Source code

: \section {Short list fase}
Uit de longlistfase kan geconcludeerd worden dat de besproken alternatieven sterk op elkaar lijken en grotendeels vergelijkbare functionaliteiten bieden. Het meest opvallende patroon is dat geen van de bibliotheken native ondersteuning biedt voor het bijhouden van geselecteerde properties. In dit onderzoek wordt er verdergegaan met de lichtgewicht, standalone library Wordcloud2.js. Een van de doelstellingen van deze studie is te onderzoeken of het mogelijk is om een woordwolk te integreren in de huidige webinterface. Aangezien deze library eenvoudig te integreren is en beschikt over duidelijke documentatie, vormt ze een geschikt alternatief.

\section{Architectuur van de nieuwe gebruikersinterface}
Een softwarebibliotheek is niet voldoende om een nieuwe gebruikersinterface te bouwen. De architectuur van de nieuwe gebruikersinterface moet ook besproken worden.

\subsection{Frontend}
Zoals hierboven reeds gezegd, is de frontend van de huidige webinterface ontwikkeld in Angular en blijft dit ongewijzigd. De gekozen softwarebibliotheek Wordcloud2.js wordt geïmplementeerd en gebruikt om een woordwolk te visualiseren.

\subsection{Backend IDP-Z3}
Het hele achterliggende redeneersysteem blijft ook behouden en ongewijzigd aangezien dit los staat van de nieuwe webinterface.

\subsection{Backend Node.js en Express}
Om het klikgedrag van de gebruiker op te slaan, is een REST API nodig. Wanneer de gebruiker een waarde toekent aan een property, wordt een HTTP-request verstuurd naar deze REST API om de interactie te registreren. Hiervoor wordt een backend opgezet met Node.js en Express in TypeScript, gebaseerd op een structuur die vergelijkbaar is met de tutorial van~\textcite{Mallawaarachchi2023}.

+-------+

**TASK ITEM:**
From the line containing "Zoals hierboven reeds" through the last line of the entries above, print every line exactly, including both ends, and nothing else.

**YOUR RESPONSE:**
Zoals hierboven reeds gezegd, is de frontend van de huidige webinterface ontwikkeld in Angular en blijft dit ongewijzigd. De gekozen softwarebibliotheek Wordcloud2.js wordt geïmplementeerd en gebruikt om een woordwolk te visualiseren.

\subsection{Backend IDP-Z3}
Het hele achterliggende redeneersysteem blijft ook behouden en ongewijzigd aangezien dit los staat van de nieuwe webinterface.

\subsection{Backend Node.js en Express}
Om het klikgedrag van de gebruiker op te slaan, is een REST API nodig. Wanneer de gebruiker een waarde toekent aan een property, wordt een HTTP-request verstuurd naar deze REST API om de interactie te registreren. Hiervoor wordt een backend opgezet met Node.js en Express in TypeScript, gebaseerd op een structuur die vergelijkbaar is met de tutorial van~\textcite{Mallawaarachchi2023}.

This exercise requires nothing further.